One way to judge the quality of a movie is by how long it lingers in the mind. If I’m filled with the sights and emotional vectors of a film, days after I’ve seen it, I know it’s hit some archetypal nerve. Babel is still roaming around in my biochemistry.Here we see faces, situations and relationships that Hollywood consistently avoids. Or, even worse, neuters. But the blazing creative team of director Alejandro Gonzalez Iñarritu (21Grams) and Oscar-winning Argentine composer Gustavo Santaolalla (hypnotic, phosphorescent score), offer a film interweaving — sometimes with seams showing — the seemingly disconnected sagas of four far-flung groups. No Hallmark lens has been used to soften the careworn family ties, the hardwon joys (a definitive Mexican wedding) and the harsh loneliness (a glittering, throbbing Tokyo) of 21st century existence. The series of events that drive the film starts with a rifle shot in the remote Moroccan desert. This links together two American tourists fighting for survival, an illegal border crossing by a Mexican nanny, and a young Japanese deaf-mute adrift in the club scene of Tokyo.As the film deepens, the tales start to converge and while the film can’t quite pull off its lofty ambitions, it comes damn close. And in the process creates a document that looks and sounds beautiful, but feels like a soul crawling on broken glass.
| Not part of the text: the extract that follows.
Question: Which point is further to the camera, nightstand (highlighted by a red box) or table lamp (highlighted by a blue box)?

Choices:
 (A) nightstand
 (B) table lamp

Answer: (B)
A few things to mention. Remember when Brad Pitt was all washboard abs and a pretty face? Well, now the abs are softening, and the face looks more like late-night puppy dog than golden cupcake. But that’s not the issue. Brad still can’t act. Babel was often excruciating for me to watch – and not simply because of Pitt’s inability to convince. He’s terrifically believable during the moments of physical desperation, as a wealthy American raging against political red tape while his wife (Cate Blanchett) is bleeding to death. But during the quiet moments Brad just can’t hack it. It’s a tribute to Babel that Pitt’s dramatic deficits don’t disturb this cinematic cry for cultural accord. (This film manages to avoid preaching – something Cindy Sheehan should learn.)
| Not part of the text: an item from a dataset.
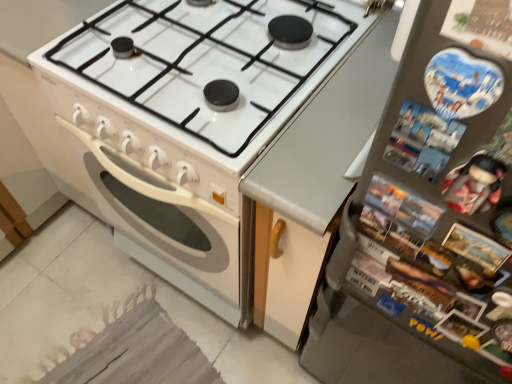
Where is `white glossy stove at center`? This screenshot has width=512, height=384. white glossy stove at center is located at coordinates (216, 126).

Image resolution: width=512 pixels, height=384 pixels. What do you see at coordinates (216, 126) in the screenshot?
I see `white glossy stove at center` at bounding box center [216, 126].

What is the approximate width of metallic gray refrigerator at right?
Artfully contrived, yet so deeply felt by the filmmakers that it triumphs anyway, Babel articulates the lack of communication — and the missed connections, that define life on a crowded, information-overloaded planet. The small performances are most indelible. Faces that would never turn up in a Hollywood film, faces that are not by Western standards pretty, or safe, shine from the screen. The sensuous reconciliation between the two Americans, while one is close to death, stranded in a dusty nowhere. The beauty of the young Japanese teenager (the luminescent Rinko Kikuchi), utterly stranded in her silent isolation in the middle of a throbbing Tokyo disco. The lusty joy of Mexican wedding party — Gael Garcia Bernal as a good-time renegade almost steals this film — easily the most rousing wedding celebration on film. Even more vibrant and revelatory than the landmark nuptials in The Godfather.
But then most of you already know all of this. And yes, this IS the one soundtrack you need to buy!